The weekly average retail price published by the Department of Energy’s Energy Information Administration rose Monday, the first time it has posted an increase in six weeks.
The latest price is $3.142/gallon, up 1.8 cents from last week. Last week’s price of $3.124/g in turn was unchanged from the prior week. The four weeks of decline prior to that had sliced 7 cents off the price after a record-breaking run of 20 weeks of increases.
Rising by 1.8 cents in the past week marks the DOE/EIA price as the oil-related benchmark that went up the least in the past week. Prices overall have been on an increase, though the strength in the oil market is moving along at the continuing rise in virtually all key commodity prices. As Bloomberg said in a headline over the weekend for a story that talked about the commodity rally, “The price of the stuff that makes everything is surging.”
Ultra low sulfur diesel on the CME commodity exchange settled Monday at $1.9519/g.

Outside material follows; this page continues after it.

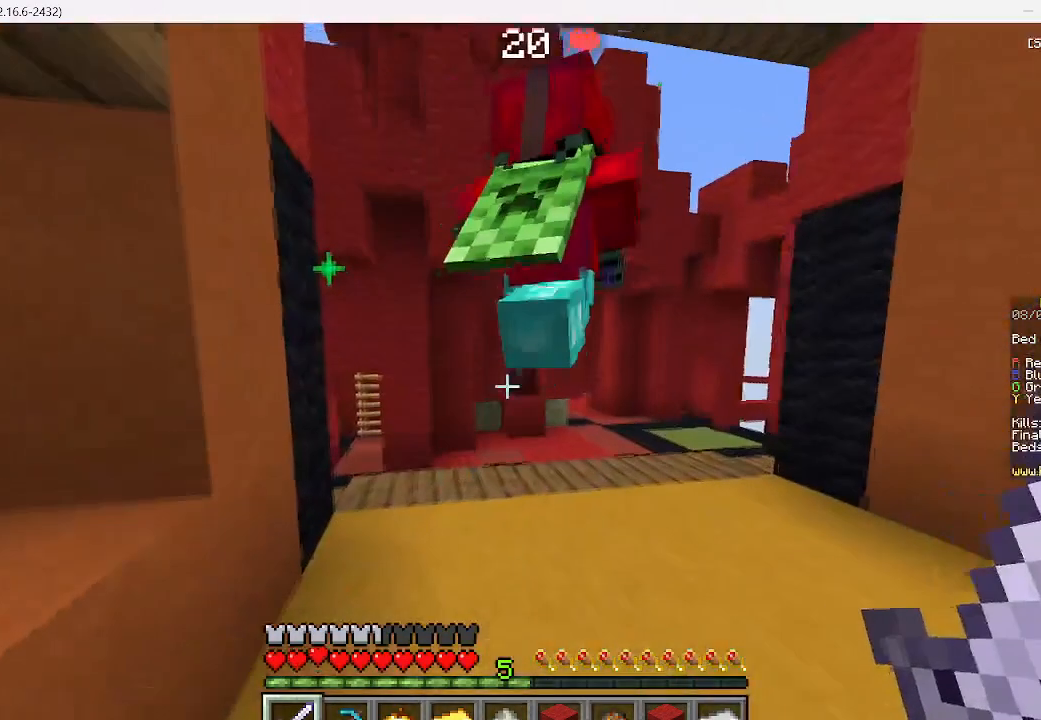
{"keys": ["d", "w"], "mouse": []}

That is an increase of 2.95 cents from the Friday settlement for June delivery of ULSD. The front month contract on the ULSD contract is now up 7.34 cents/gallon from where it settled last Monday.
Meanwhile, the national average wholesale price of diesel found in the ULSDR.USA data series in SONAR has risen roughly 5 cents in the past week, signaling that retail prices are lagging behind gains in the commodity and wholesale markets.
Beyond riding the bull market in all commodities, oil has been lifted by a report midweek last week from Goldman Sachs, with its pronouncements always closely watched.
In its report, Goldman said it saw an increase in global oil consumption of 5.2 million barrels/day over the next six months, which would be the largest on record. It also foresees a price of $80 for Brent, the global crude benchmark. That would tack on roughly $13 from current prices of Brent near $67-$68/b.